> **TASK OBJECTIVE**
Verbatim copy without pictures. Please print every entry as it stands.

> **Design files in text formats**
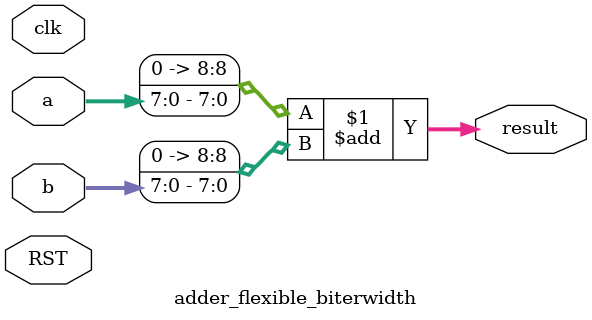
<source format=v>
/***********************************************
Module Name:   adder_flexible_biterwidth
Feature:       Counter with parameter bit_width and max_value
Coder:         Garfield
Organization:  XXXX Group, Department of Architecture
------------------------------------------------------
Input ports:   clk, 1 bit,clk
               RST, 1 bit, reset
               a, b, operents, , bit width defined by parameter WIDTH_A and WIDTH_B
Output Ports:  result, bit width depends on parameters
Parameters:    WIDTH_A, WIDTH_B, bit width
------------------------------------------------------
History:
02-04-2016: First Version by Garfield
02-04-2016: First verified by Adder_Flexible_BitWidth_test
***********************************************/
module adder_flexible_biterwidth 
  ( 
    clk, RST,
    a,b,result
  );
parameter WIDTH_A = 8, WIDTH_B = 8;
//Bit width for input

localparam WIDTH_OUT = 1 + ( (WIDTH_A > WIDTH_B) ? (WIDTH_A) : (WIDTH_B));
//Bit width for output: maximum between the width + 1 bit for carried bit

input clk, RST;
input[WIDTH_A - 1: 0] a;
input[WIDTH_B - 1: 0] b;
output[WIDTH_OUT - 1:0] result;
  
//Load other module(s)

//Definition for Variables in the module

//Logic
assign result = {{(WIDTH_OUT - WIDTH_A){1'b0}}, a} + { {(WIDTH_OUT - WIDTH_A){1'b0}}, b};

endmodule
</source>
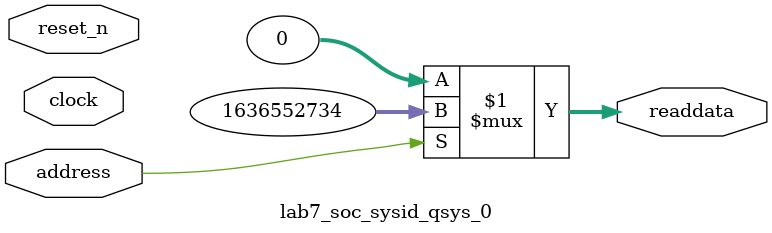
<source format=v>



// synthesis translate_off
`timescale 1ns / 1ps
// synthesis translate_on

// turn off superfluous verilog processor warnings 
// altera message_level Level1 
// altera message_off 10034 10035 10036 10037 10230 10240 10030 

module lab7_soc_sysid_qsys_0 (
               // inputs:
                address,
                clock,
                reset_n,

               // outputs:
                readdata
             )
;

  output  [ 31: 0] readdata;
  input            address;
  input            clock;
  input            reset_n;

  wire    [ 31: 0] readdata;
  //control_slave, which is an e_avalon_slave
  assign readdata = address ? 1636552734 : 0;

endmodule



</source>
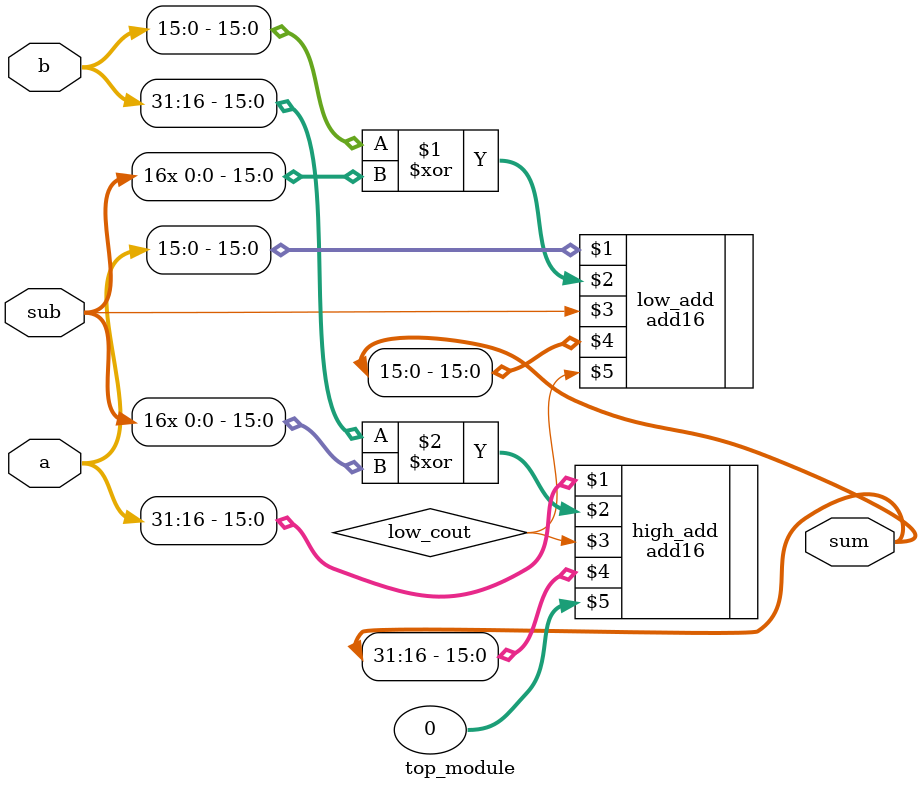
<source format=sv>
module top_module(
  input [31:0] a,
  input [31:0] b,
  input sub,
  output [31:0] sum
);
  wire low_cout;
  add16 low_add ( a[15:0], b[15:0]  ^ { 16{sub} },      sub,  sum[15:0], low_cout);
  add16 high_add(a[31:16], b[31:16] ^ { 16{sub} }, low_cout, sum[31:16],        0);
endmodule

</source>
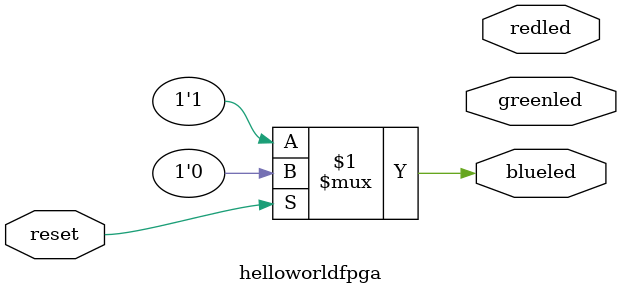
<source format=v>

module helloworldfpga (    
             
                input reset,
                output redled,
                output blueled,
                output greenled
              
                );



assign blueled= reset ? 1'd0: 1'd1;
//assign redled= reset ? 1'd0: 1'd1;

endmodule  

</source>
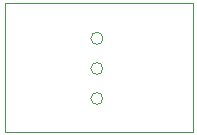
<source format=gbr>
%TF.GenerationSoftware,KiCad,Pcbnew,7.0.5-0*%
%TF.CreationDate,2024-09-26T11:35:51-07:00*%
%TF.ProjectId,CSD17585F5T,43534431-3735-4383-9546-35542e6b6963,rev?*%
%TF.SameCoordinates,Original*%
%TF.FileFunction,Profile,NP*%
%FSLAX46Y46*%
G04 Gerber Fmt 4.6, Leading zero omitted, Abs format (unit mm)*
G04 Created by KiCad (PCBNEW 7.0.5-0) date 2024-09-26 11:35:51*
%MOMM*%
%LPD*%
G01*
G04 APERTURE LIST*
%TA.AperFunction,Profile*%
%ADD10C,0.010000*%
%TD*%
G04 APERTURE END LIST*
D10*
X99800000Y-94400000D02*
X115700000Y-94400000D01*
X115700000Y-105300000D01*
X99800000Y-105300000D01*
X99800000Y-94400000D01*
X108100000Y-102490000D02*
G75*
G03*
X108100000Y-102490000I-500000J0D01*
G01*
X108100000Y-99950000D02*
G75*
G03*
X108100000Y-99950000I-500000J0D01*
G01*
X108109902Y-97400000D02*
G75*
G03*
X108109902Y-97400000I-509902J0D01*
G01*
M02*

</source>
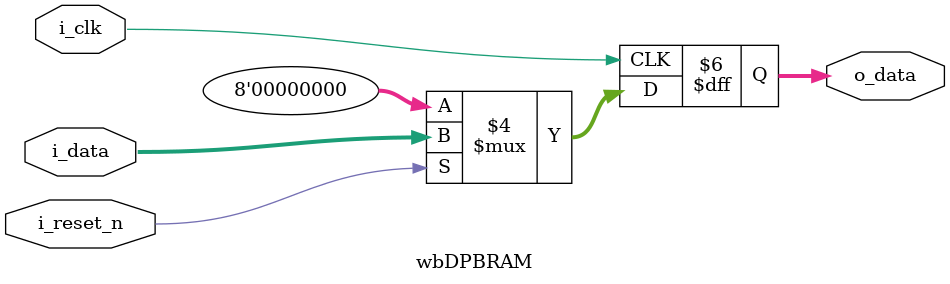
<source format=v>

`default_nettype none
`timescale 1ps/1ps

module wbDPBRAM(
    input   wire    [0:0]   i_clk,
    input   wire    [0:0]   i_reset_n,
    input   wire    [7:0]   i_data,
    output  reg     [7:0]   o_data
);

always @(posedge i_clk) begin
    if(!i_reset_n) begin
        o_data <= 8'h00;
    end else begin
        o_data <= i_data;
    end
end

endmodule

</source>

> **OUTPUT OF THE TASK**
<source format=v>
/***********************************************
Module Name:   adder_flexible_biterwidth
Feature:       Counter with parameter bit_width and max_value
Coder:         Garfield
Organization:  XXXX Group, Department of Architecture
------------------------------------------------------
Input ports:   clk, 1 bit,clk
               RST, 1 bit, reset
               a, b, operents, , bit width defined by parameter WIDTH_A and WIDTH_B
Output Ports:  result, bit width depends on parameters
Parameters:    WIDTH_A, WIDTH_B, bit width
------------------------------------------------------
History:
02-04-2016: First Version by Garfield
02-04-2016: First verified by Adder_Flexible_BitWidth_test
***********************************************/
module adder_flexible_biterwidth 
  ( 
    clk, RST,
    a,b,result
  );
parameter WIDTH_A = 8, WIDTH_B = 8;
//Bit width for input

localparam WIDTH_OUT = 1 + ( (WIDTH_A > WIDTH_B) ? (WIDTH_A) : (WIDTH_B));
//Bit width for output: maximum between the width + 1 bit for carried bit

input clk, RST;
input[WIDTH_A - 1: 0] a;
input[WIDTH_B - 1: 0] b;
output[WIDTH_OUT - 1:0] result;
  
//Load other module(s)

//Definition for Variables in the module

//Logic
assign result = {{(WIDTH_OUT - WIDTH_A){1'b0}}, a} + { {(WIDTH_OUT - WIDTH_A){1'b0}}, b};

endmodule
</source>
<source format=v>



// synthesis translate_off
`timescale 1ns / 1ps
// synthesis translate_on

// turn off superfluous verilog processor warnings 
// altera message_level Level1 
// altera message_off 10034 10035 10036 10037 10230 10240 10030 

module lab7_soc_sysid_qsys_0 (
               // inputs:
                address,
                clock,
                reset_n,

               // outputs:
                readdata
             )
;

  output  [ 31: 0] readdata;
  input            address;
  input            clock;
  input            reset_n;

  wire    [ 31: 0] readdata;
  //control_slave, which is an e_avalon_slave
  assign readdata = address ? 1636552734 : 0;

endmodule



</source>
<source format=sv>
module top_module(
  input [31:0] a,
  input [31:0] b,
  input sub,
  output [31:0] sum
);
  wire low_cout;
  add16 low_add ( a[15:0], b[15:0]  ^ { 16{sub} },      sub,  sum[15:0], low_cout);
  add16 high_add(a[31:16], b[31:16] ^ { 16{sub} }, low_cout, sum[31:16],        0);
endmodule

</source>
<source format=v>

module helloworldfpga (    
             
                input reset,
                output redled,
                output blueled,
                output greenled
              
                );



assign blueled= reset ? 1'd0: 1'd1;
//assign redled= reset ? 1'd0: 1'd1;

endmodule  

</source>
<source format=gbr>
%TF.GenerationSoftware,KiCad,Pcbnew,7.0.5-0*%
%TF.CreationDate,2024-09-26T11:35:51-07:00*%
%TF.ProjectId,CSD17585F5T,43534431-3735-4383-9546-35542e6b6963,rev?*%
%TF.SameCoordinates,Original*%
%TF.FileFunction,Profile,NP*%
%FSLAX46Y46*%
G04 Gerber Fmt 4.6, Leading zero omitted, Abs format (unit mm)*
G04 Created by KiCad (PCBNEW 7.0.5-0) date 2024-09-26 11:35:51*
%MOMM*%
%LPD*%
G01*
G04 APERTURE LIST*
%TA.AperFunction,Profile*%
%ADD10C,0.010000*%
%TD*%
G04 APERTURE END LIST*
D10*
X99800000Y-94400000D02*
X115700000Y-94400000D01*
X115700000Y-105300000D01*
X99800000Y-105300000D01*
X99800000Y-94400000D01*
X108100000Y-102490000D02*
G75*
G03*
X108100000Y-102490000I-500000J0D01*
G01*
X108100000Y-99950000D02*
G75*
G03*
X108100000Y-99950000I-500000J0D01*
G01*
X108109902Y-97400000D02*
G75*
G03*
X108109902Y-97400000I-509902J0D01*
G01*
M02*

</source>
<source format=v>

`default_nettype none
`timescale 1ps/1ps

module wbDPBRAM(
    input   wire    [0:0]   i_clk,
    input   wire    [0:0]   i_reset_n,
    input   wire    [7:0]   i_data,
    output  reg     [7:0]   o_data
);

always @(posedge i_clk) begin
    if(!i_reset_n) begin
        o_data <= 8'h00;
    end else begin
        o_data <= i_data;
    end
end

endmodule

</source>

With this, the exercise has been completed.